While experts disagree on whether there is a direct relationship between the hammering Democrats took on the air and the knockout they received on Election Day, many of the winners have few doubts. The Republican freshman class has made Rush Limbaugh, the godfather of conservative gab, an honorary member.

Around the country, radio hosts brag of their new status as political power brokers, and many are planning to go to Washington in January to cover the opening days of the new Congress, tenuous partners to the politicians they helped create.

But all of that raises a big question for the talkmeisters: Can those who have been promoters for the Republican agenda still flourish in a medium whose oxygen is outrage?

Some hosts say they may have to sink or swim with the new Congress, attacking opponents of the Republican legislative program from their makeshift radio booths in the capitol.

Others say their strategy as insiders will be to act as watchdogs, “holding their feet to the fire,” as Roger Hedgecock, a conservative host at KSDO-AM in San Diego, has said.

Mike Fitzsimmons, another conservative host, said, “I’m already spending a lot of time now playing defense.” He is a host on KXLYAM in Spokane, where one of this year’s bloodiest battles between radio and a politician took place.

It was in Spokane that Foley, the former speaker of the House who lost his House seat in November, took round-the-clock hits from three radio stations, including two whose hosts also led rallies against him. Late in the campaign, a frustrated Foley ventured into the lair of one of his harshest critics, Richard Clear of KGA-AM.

On the air, Clear asked Foley, married to the same woman for 24 years, if he was a homosexual, something the host had picked up from one of the anti-Clinton broadsides faxed to hundreds of talk shows every week. The question caused other hosts to take issue with the direction of talk radio.
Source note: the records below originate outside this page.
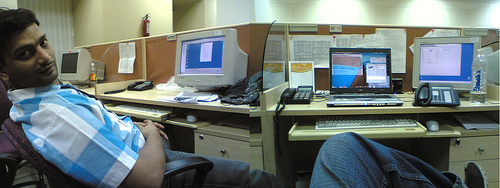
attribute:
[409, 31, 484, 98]
computer — bulky, old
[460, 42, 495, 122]
water bottle — clear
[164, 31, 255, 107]
computer — old, bulky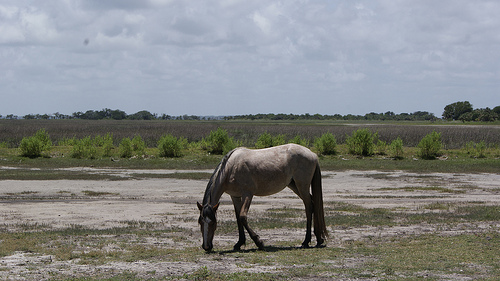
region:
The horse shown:
[187, 144, 334, 252]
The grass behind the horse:
[0, 113, 495, 174]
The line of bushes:
[16, 118, 496, 160]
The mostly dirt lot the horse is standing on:
[0, 161, 497, 280]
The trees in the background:
[0, 96, 498, 121]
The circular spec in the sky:
[78, 33, 95, 49]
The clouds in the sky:
[0, 0, 498, 115]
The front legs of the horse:
[227, 193, 267, 250]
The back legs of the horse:
[293, 187, 320, 249]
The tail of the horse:
[313, 167, 333, 239]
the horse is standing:
[170, 127, 340, 252]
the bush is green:
[28, 121, 160, 169]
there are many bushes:
[22, 119, 208, 158]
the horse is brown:
[177, 124, 344, 256]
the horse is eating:
[177, 125, 335, 256]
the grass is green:
[37, 225, 119, 265]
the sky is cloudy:
[105, 17, 255, 92]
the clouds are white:
[85, 5, 254, 92]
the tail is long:
[287, 147, 338, 243]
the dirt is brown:
[99, 170, 169, 201]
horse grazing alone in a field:
[106, 110, 388, 272]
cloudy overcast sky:
[4, 3, 499, 122]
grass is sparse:
[3, 162, 498, 279]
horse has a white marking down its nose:
[194, 209, 220, 254]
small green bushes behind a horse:
[10, 124, 499, 164]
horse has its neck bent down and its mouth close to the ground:
[188, 142, 333, 258]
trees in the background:
[3, 96, 498, 123]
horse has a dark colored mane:
[198, 140, 244, 223]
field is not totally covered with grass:
[3, 160, 498, 275]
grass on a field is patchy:
[6, 152, 499, 277]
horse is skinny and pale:
[168, 122, 336, 260]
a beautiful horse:
[182, 107, 372, 259]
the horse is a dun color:
[191, 140, 341, 252]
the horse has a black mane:
[194, 134, 231, 270]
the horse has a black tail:
[306, 148, 348, 248]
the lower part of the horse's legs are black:
[227, 210, 331, 250]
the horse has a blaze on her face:
[191, 191, 231, 260]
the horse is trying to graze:
[20, 166, 441, 275]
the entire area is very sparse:
[13, 124, 473, 274]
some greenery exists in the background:
[63, 125, 227, 170]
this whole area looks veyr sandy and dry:
[58, 174, 145, 220]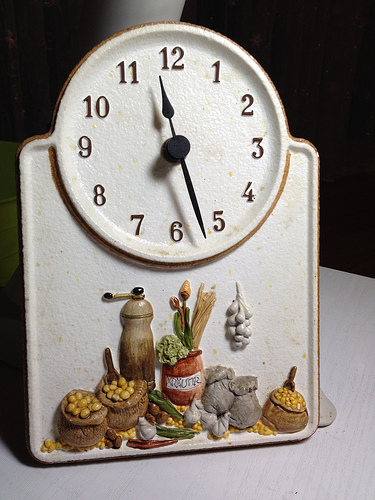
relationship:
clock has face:
[46, 50, 261, 185] [83, 50, 284, 242]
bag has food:
[262, 397, 320, 435] [274, 388, 307, 411]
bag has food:
[96, 375, 149, 431] [103, 377, 135, 401]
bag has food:
[52, 399, 105, 450] [66, 392, 102, 418]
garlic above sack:
[227, 279, 251, 351] [206, 368, 235, 413]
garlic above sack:
[227, 279, 251, 351] [228, 366, 257, 432]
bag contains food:
[57, 388, 108, 446] [268, 389, 308, 415]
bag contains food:
[97, 376, 145, 425] [105, 374, 129, 409]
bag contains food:
[260, 389, 309, 433] [68, 393, 102, 413]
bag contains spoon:
[57, 388, 108, 446] [280, 366, 301, 387]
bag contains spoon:
[97, 376, 145, 425] [280, 366, 301, 387]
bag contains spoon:
[260, 389, 309, 433] [280, 366, 301, 387]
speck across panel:
[221, 168, 233, 179] [17, 137, 320, 465]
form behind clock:
[2, 3, 374, 278] [14, 21, 339, 469]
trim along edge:
[277, 148, 291, 201] [18, 164, 44, 449]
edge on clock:
[18, 164, 44, 449] [54, 23, 282, 268]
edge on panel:
[18, 164, 44, 449] [21, 150, 317, 444]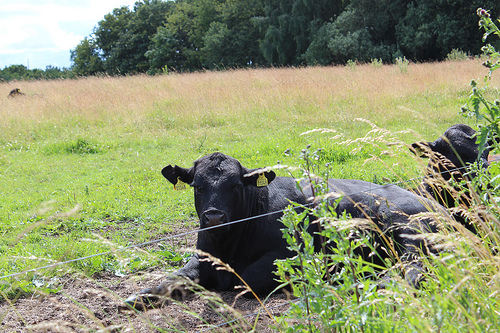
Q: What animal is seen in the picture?
A: Cow.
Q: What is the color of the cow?
A: Black.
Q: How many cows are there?
A: 2.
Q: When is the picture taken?
A: Daytime.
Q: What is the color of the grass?
A: Green.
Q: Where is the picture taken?
A: In a grassland.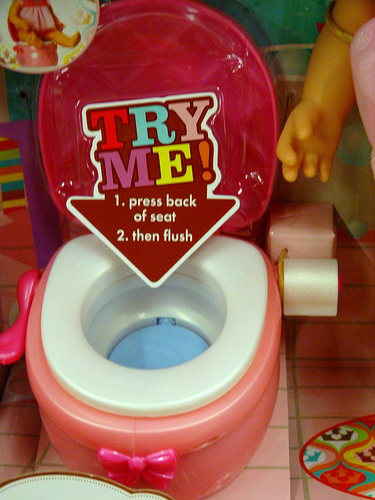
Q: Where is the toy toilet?
A: On the shelf.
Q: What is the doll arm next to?
A: The toilet.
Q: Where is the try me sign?
A: On the toilet bowl.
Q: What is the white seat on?
A: The toilet bowl.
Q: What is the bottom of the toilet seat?
A: A pink bow.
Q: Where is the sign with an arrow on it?
A: On top of the toilet seat.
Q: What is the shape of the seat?
A: Circle.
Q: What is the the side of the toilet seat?
A: Toilet paper.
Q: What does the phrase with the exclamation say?
A: Try me.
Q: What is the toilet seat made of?
A: Plastic.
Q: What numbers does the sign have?
A: 1, 2.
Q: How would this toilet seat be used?
A: As a toy.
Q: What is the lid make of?
A: Plastic.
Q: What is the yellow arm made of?
A: Plastic.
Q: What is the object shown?
A: A baby toilet.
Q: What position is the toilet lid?
A: Open.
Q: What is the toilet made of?
A: Plastic.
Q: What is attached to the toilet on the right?
A: A toilet paper roll.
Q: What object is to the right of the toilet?
A: A baby doll's arm.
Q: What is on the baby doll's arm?
A: A bracelet.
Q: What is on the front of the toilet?
A: A pink bow.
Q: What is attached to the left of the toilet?
A: A pink handle.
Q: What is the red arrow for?
A: Instructions for demonstration.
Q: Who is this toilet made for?
A: A doll.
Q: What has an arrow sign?
A: The toilet lid.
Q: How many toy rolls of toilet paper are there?
A: One.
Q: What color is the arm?
A: Yellow.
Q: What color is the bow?
A: Pink.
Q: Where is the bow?
A: Outside of the toilet bowl.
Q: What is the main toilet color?
A: Light pink.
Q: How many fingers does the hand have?
A: Five.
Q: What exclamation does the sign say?
A: TRY ME.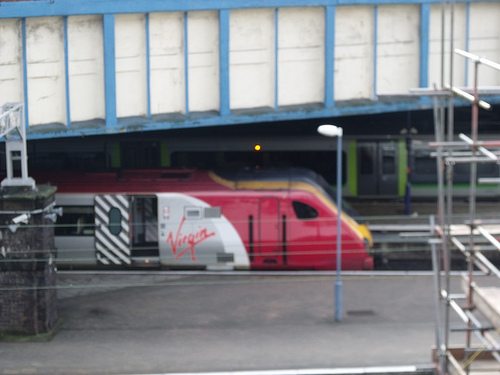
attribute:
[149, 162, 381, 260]
train — red, green, silver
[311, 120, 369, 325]
pole — silver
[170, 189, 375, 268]
car — pink, yellow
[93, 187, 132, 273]
door — striped, black, white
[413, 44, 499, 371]
scaffolding — silver metal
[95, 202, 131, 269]
door — striped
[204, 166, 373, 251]
stripe — yellow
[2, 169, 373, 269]
train — white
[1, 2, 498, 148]
overpass — blue and white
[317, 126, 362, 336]
pole — silver 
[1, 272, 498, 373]
platform — grey concrete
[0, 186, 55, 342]
brick post — red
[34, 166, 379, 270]
train — silver 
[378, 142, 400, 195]
door — gray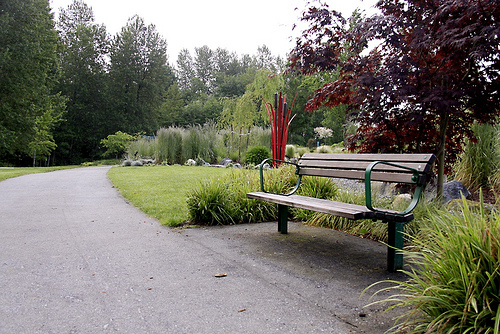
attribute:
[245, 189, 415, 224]
seat — wooden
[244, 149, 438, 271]
bench — brown, wooden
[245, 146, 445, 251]
bricks — wooden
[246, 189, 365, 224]
slat — brown, wooden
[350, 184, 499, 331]
bush — grassy, green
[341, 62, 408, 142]
tree — red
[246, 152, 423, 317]
leg — green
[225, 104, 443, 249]
bench — wooden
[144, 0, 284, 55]
sky — clear , white 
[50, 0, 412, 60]
sky — grey, cloudy 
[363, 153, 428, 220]
armrest — green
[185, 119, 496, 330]
shrubbery — bunch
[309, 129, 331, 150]
person — standing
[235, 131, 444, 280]
parkbench — metal, wood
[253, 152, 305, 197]
armrest — green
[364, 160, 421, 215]
armrest — green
“The mean-spiritedness, the desire to create an us-vs.-them, that bothers me,” Fitzsimmons said.

Since the election, one of Spokane’s biggest radio draws is a free-form debate on KXLY between a liberal and a conservative, a format that is becoming more popular nationwide. And the city’s listeners are also receiving, out of Los Angeles, the syndicated show of Tom Leykis, who calls himself “the only talk radio host who is not a right-wing wacko or a convicted felon.”
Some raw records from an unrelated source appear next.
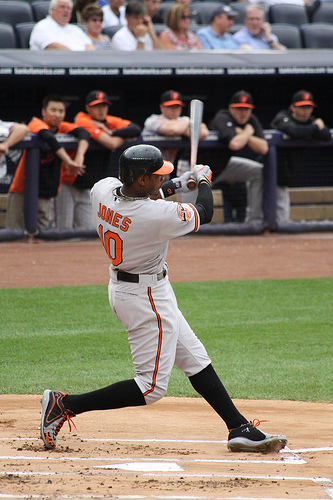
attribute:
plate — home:
[114, 431, 215, 492]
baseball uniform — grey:
[88, 176, 211, 406]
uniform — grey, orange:
[84, 162, 225, 408]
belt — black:
[114, 269, 166, 284]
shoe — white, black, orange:
[39, 388, 70, 450]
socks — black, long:
[187, 362, 248, 430]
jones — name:
[96, 201, 130, 231]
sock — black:
[188, 363, 249, 431]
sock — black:
[62, 378, 145, 415]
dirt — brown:
[134, 419, 180, 435]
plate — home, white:
[92, 451, 192, 490]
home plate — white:
[91, 458, 183, 476]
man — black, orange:
[39, 144, 290, 455]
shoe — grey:
[224, 418, 287, 453]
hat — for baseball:
[293, 87, 315, 107]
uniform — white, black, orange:
[87, 194, 210, 404]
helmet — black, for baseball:
[104, 127, 185, 197]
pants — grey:
[103, 264, 217, 406]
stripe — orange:
[133, 282, 169, 400]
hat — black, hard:
[115, 142, 177, 183]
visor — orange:
[149, 160, 174, 175]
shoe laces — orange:
[49, 410, 74, 436]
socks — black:
[64, 360, 249, 427]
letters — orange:
[95, 198, 128, 233]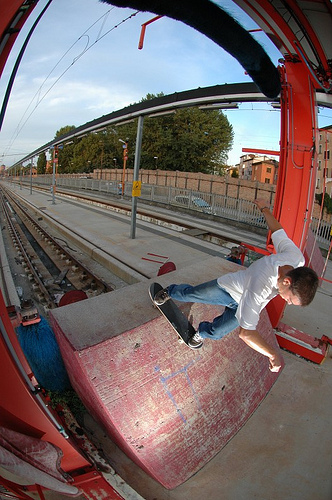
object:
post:
[130, 115, 144, 240]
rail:
[0, 80, 332, 173]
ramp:
[50, 292, 285, 488]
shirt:
[218, 229, 305, 331]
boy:
[149, 197, 318, 374]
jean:
[163, 280, 235, 308]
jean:
[198, 307, 240, 343]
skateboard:
[148, 282, 202, 348]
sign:
[131, 179, 141, 196]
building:
[251, 158, 278, 185]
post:
[267, 62, 316, 253]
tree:
[144, 93, 234, 177]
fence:
[8, 170, 268, 234]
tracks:
[1, 183, 111, 306]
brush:
[14, 317, 71, 398]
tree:
[59, 126, 124, 174]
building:
[239, 155, 253, 180]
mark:
[156, 363, 191, 388]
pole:
[52, 146, 56, 207]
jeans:
[168, 278, 243, 341]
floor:
[84, 288, 332, 497]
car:
[174, 192, 215, 217]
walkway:
[0, 179, 210, 275]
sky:
[0, 0, 332, 170]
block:
[56, 290, 88, 312]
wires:
[0, 0, 131, 134]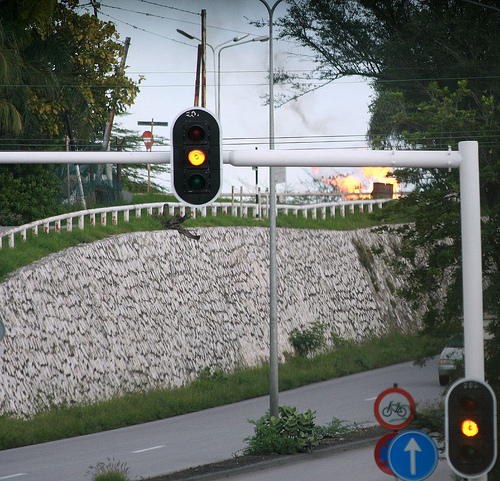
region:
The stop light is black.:
[166, 105, 226, 207]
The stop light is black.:
[438, 375, 498, 477]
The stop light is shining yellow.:
[432, 372, 498, 479]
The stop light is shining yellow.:
[168, 105, 225, 205]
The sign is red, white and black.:
[374, 386, 415, 428]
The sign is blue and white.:
[383, 430, 441, 479]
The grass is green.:
[41, 409, 103, 430]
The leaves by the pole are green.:
[253, 407, 317, 449]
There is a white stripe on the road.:
[123, 439, 172, 456]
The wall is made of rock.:
[99, 291, 187, 353]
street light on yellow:
[163, 99, 235, 214]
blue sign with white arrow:
[388, 429, 433, 476]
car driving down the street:
[430, 323, 475, 379]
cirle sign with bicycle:
[368, 371, 414, 426]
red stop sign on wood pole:
[132, 130, 154, 152]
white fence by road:
[5, 197, 413, 222]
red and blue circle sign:
[376, 430, 396, 470]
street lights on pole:
[173, 17, 273, 137]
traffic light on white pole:
[440, 148, 487, 473]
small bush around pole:
[252, 390, 322, 446]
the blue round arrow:
[388, 434, 443, 476]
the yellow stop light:
[438, 417, 484, 479]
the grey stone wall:
[77, 272, 272, 372]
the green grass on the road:
[20, 383, 209, 424]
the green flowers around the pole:
[253, 409, 337, 455]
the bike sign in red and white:
[368, 387, 422, 419]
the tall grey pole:
[255, 232, 296, 400]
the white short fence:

Non-conservatives - some of whom dare to call themselves liberals - are building on their new outsider status. In Detroit, there is a once-aweek duel on the most powerful radio station, WJR-AM, between Kevin Joyce, a conservative, and Geoffrey N. Fieger, a lawyer who represents Dr. Jack Kevorkian and who calls himself “a toxic liberal.”
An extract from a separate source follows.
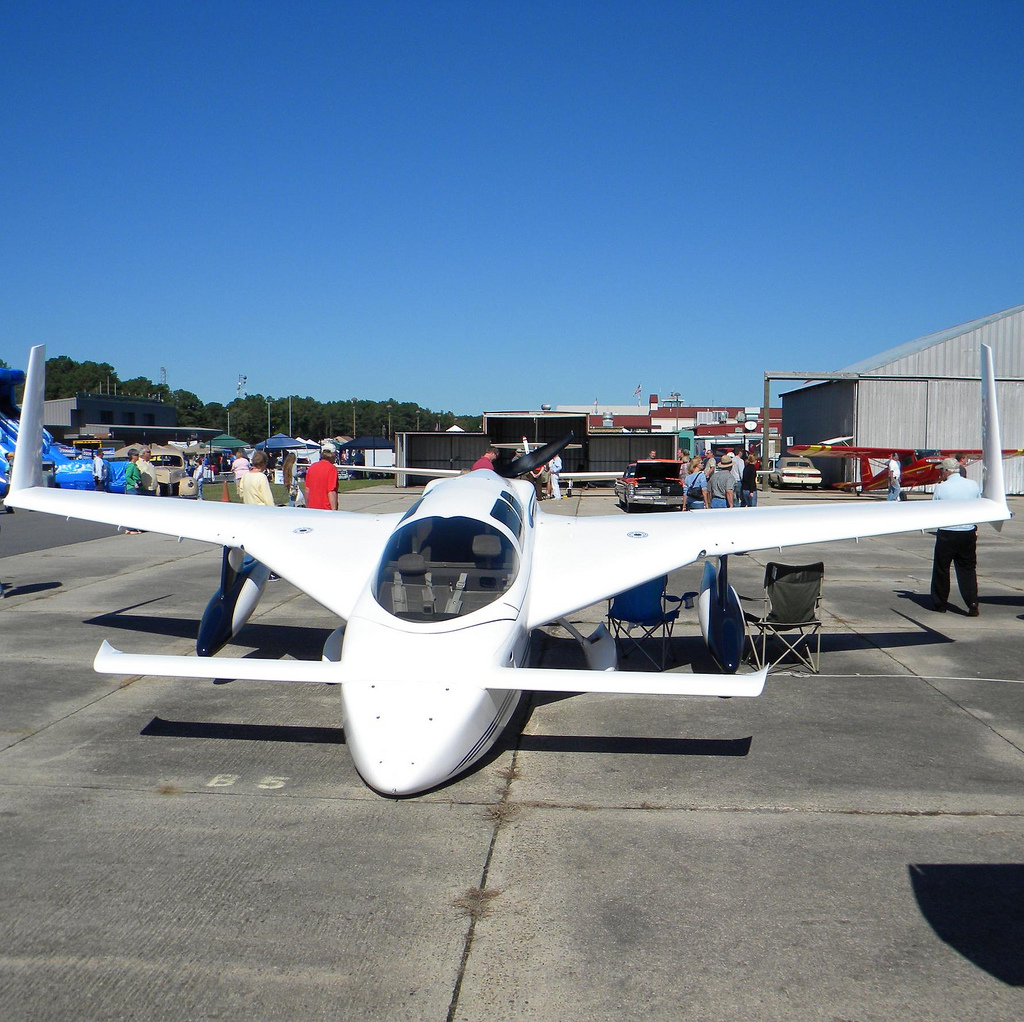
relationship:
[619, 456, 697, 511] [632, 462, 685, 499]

Asked why he thought the Republican Party had so dominated talk radio, Fieger, warming to his new medium, said it was because “most liberals are mealy-mouthed wimps.”

Joyce is a longtime conservative talk show host who said he is starting to ease up on Clinton. “Everyone is bashing him,” he said. “It’s way too easy.”

Clinton-bashing has lost some of its currency, several other leading conservative hosts said, if only because the president is seen as weak, almost irrelevant.

“Nationally syndicated talk show hosts have their work cut out for them, especially the ones that have made their living out of beating up on Bill Clinton,” said J.R. Gach, a highrated conservative host on WWLAM in New Orleans.

Other topics, from changing the tax structure (the flat tax is a big issue) to tearing down the federal bureaucracy, are showing up on talk radar.

In general, though, most talk radio focuses on the news-generating sources of power; for now, that means the Republican Party. And many talk hosts said their listeners tend not to have strong party loyalty, which might make things difficult for hosts who made their reputations as Republican promoters.

A recent sampling of listeners found Bill from a car phone in Buffalo, N.Y., wanting to know about Gingrich and his college-day drug experience. Seth, a first-time caller from Idaho, said the Republican Party was going to renege on its promise to enact term limits.

“Listeners are saying, ‘Now that our guys are in power, you guys better behave or you are going out, too,”’ said Kevin Culhane, acting station manager of KNUS in Denver.